I learned so much about myself in 30 days – here are 6 ways how.

  1. My husband really is my biggest fan. The man stood there like the father he will be one day, demanding I put my cellphone in his hands because it was distracting me. Again. But he’s also the first one to light up in a smile when I tell him I met my daily word count (1,667 per day, to stay on track). He was able to express physically what I felt mentally: pure joy at me embracing what he (we) always saw as my potential.

  2. I learned who I don’t feel like I have to “please.” As a perfectionist, this is huge.
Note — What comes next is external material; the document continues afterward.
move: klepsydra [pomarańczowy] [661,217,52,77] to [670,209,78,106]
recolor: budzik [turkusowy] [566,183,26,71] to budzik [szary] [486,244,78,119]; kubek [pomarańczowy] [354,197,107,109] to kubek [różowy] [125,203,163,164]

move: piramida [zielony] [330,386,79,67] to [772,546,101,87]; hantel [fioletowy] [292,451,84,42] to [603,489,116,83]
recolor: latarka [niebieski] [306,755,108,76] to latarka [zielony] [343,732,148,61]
I usually do not like sharing ANYTHING until it is ready for admiring eyes, so if you saw my long-faced SnapChats or I sent you a text message asking for prayers or I saw you and grinned, telling you of my progress, that means I am deeply convinced that you would still love me, even if I completely failed and gave up halfway through November. But it’s precisely because I told you that I’m pretty sure I made it. I wanted YOU as motivation because, even though you would have still loved me, I did not want to let you down. So thank you. Ideally, personalized Thank You cards will soon be in the mail.

    Special shout-out to my co-workers in the teacher’s lounge who would ask me what my characters were up to that day. In many cases, what we would discuss often-times fueled that evening’s writing.
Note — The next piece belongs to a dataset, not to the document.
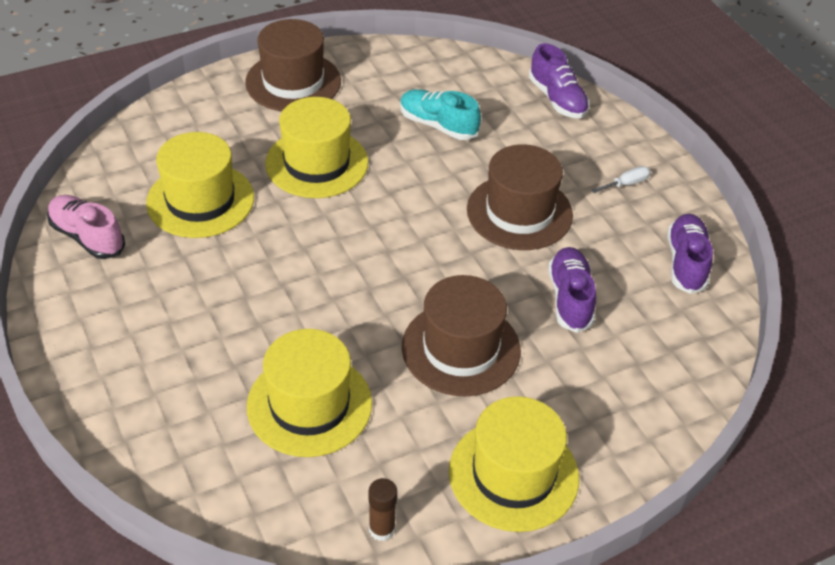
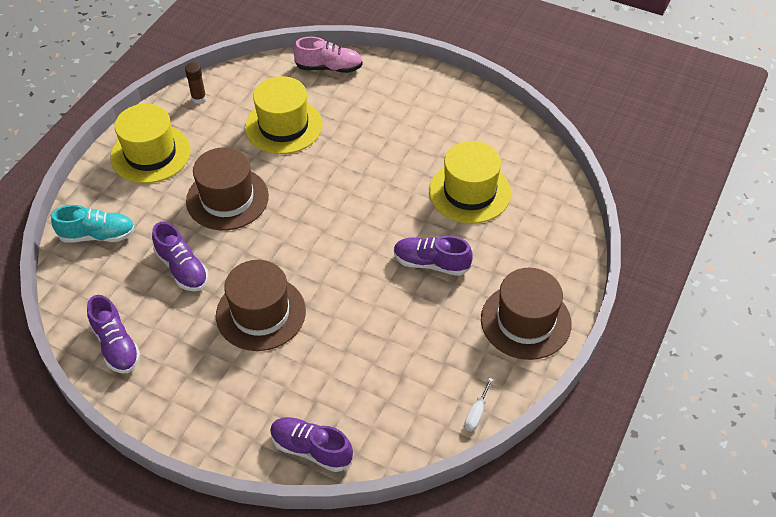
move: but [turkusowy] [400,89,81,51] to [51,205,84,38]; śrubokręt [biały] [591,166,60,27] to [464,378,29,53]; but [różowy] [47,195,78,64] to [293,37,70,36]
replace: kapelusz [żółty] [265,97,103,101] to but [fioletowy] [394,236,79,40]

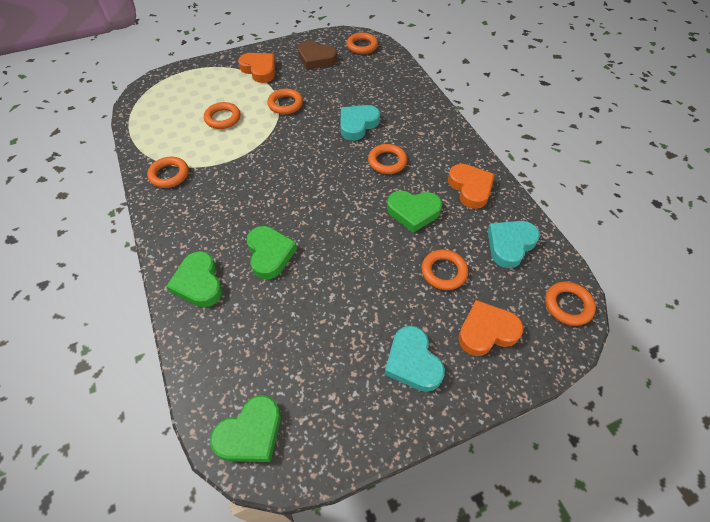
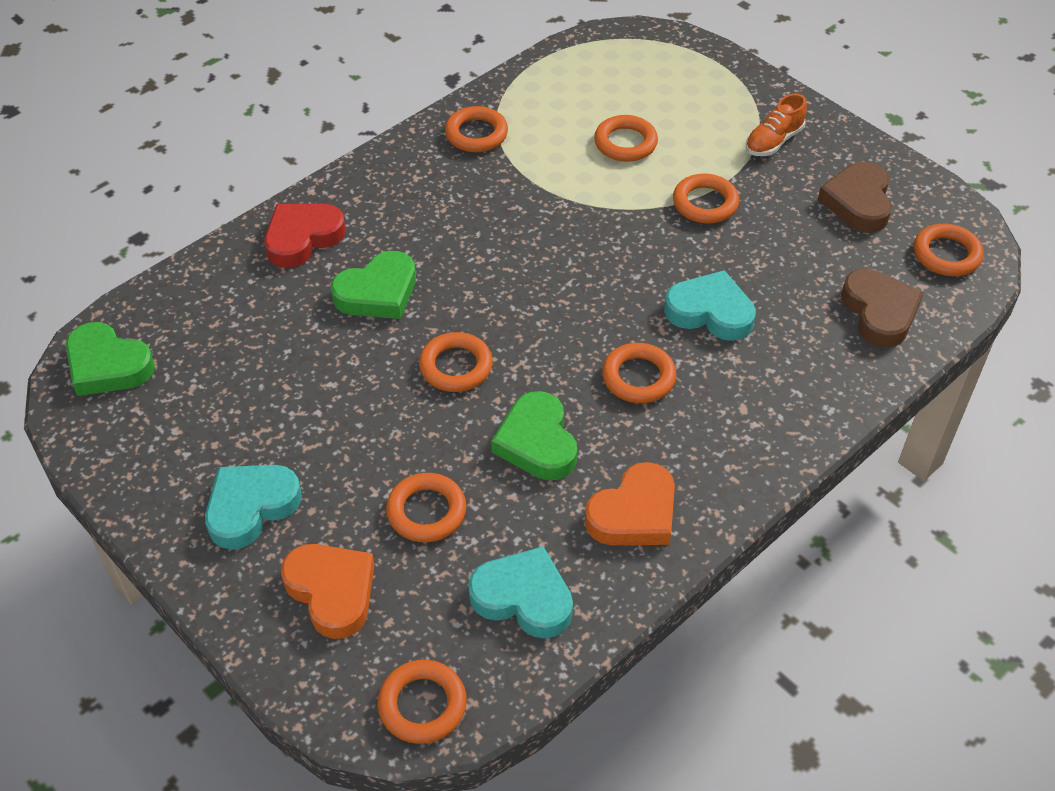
insert: serce [brązowy] [841,269,83,78]; pierścień [pomarańczowy] [419,332,74,60]
replace: serce [pomarańczowy] [238,53,37,30] to but [pomarańczowy] [746,93,61,63]
recolor: serce [zielony] [166,251,56,56] to serce [czerwony] [264,204,82,64]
  3. I learned how to shut off my “inner editor” – that voice that would keep telling me things like “That sentence was stupid” or “That word is so elementary; you’re an English teacher for crying out loud – how could you not be more precise?” By Day 20 when I was 5000+ words behind, however, I didn’t have time for the inner editor. She needed to go, because I needed to write. Fast. (As a result, I also learned how to write faster. Thank Jesus, because I never would have “made it” otherwise).

  4. I learned how to make writing – this often elusive desire and never a concrete practice – a priority. I look back and wonder how I was able to write SO much in such a short amount of time with so many other responsibilities. Turns out that with less TV and way less Facebook and more intentional, prioritized, scheduled “me” time, I was able to do it just fine (and without losing any sleep!). I needed to stop flaking out on that part of myself that just wanted to write. If a part of me kept feeling like the kid that kept getting ditched, well, that stinks, so I had to start showing up.

  5. I really love writing by myself in coffee shops. The vibe makes me feel like I’m legit. Also coffee makes my fingers move faster. Can’t say the same for my brain, but I try.

  6. Students began coming up to me and asking them if I could give them tips for writing a book. Who, me? But I’m not even published yet (Shh, inner editor.. Shh.) One student even wrote her own 30,000 words, with no intention of slowing down. The day she was 3000+ words ahead of me on word count, I knew I had to get back on track. Competition is the best motivation, I’m telling ya – even when it’s against a 14 year old who doesn’t realize she just started a fire under your butt 😀

In short (ha! I’m even more long-winded now than I was before), I guess I just wanted it bad enough. I don’t want Cody to feel like the kid that keeps getting ditched, so I choose to keep showing up to my marriage, too. Turns out the hard work is worth it – and it gave me plenty of material for the first draft of my very first novel.

We’ll see where this gravy train takes us.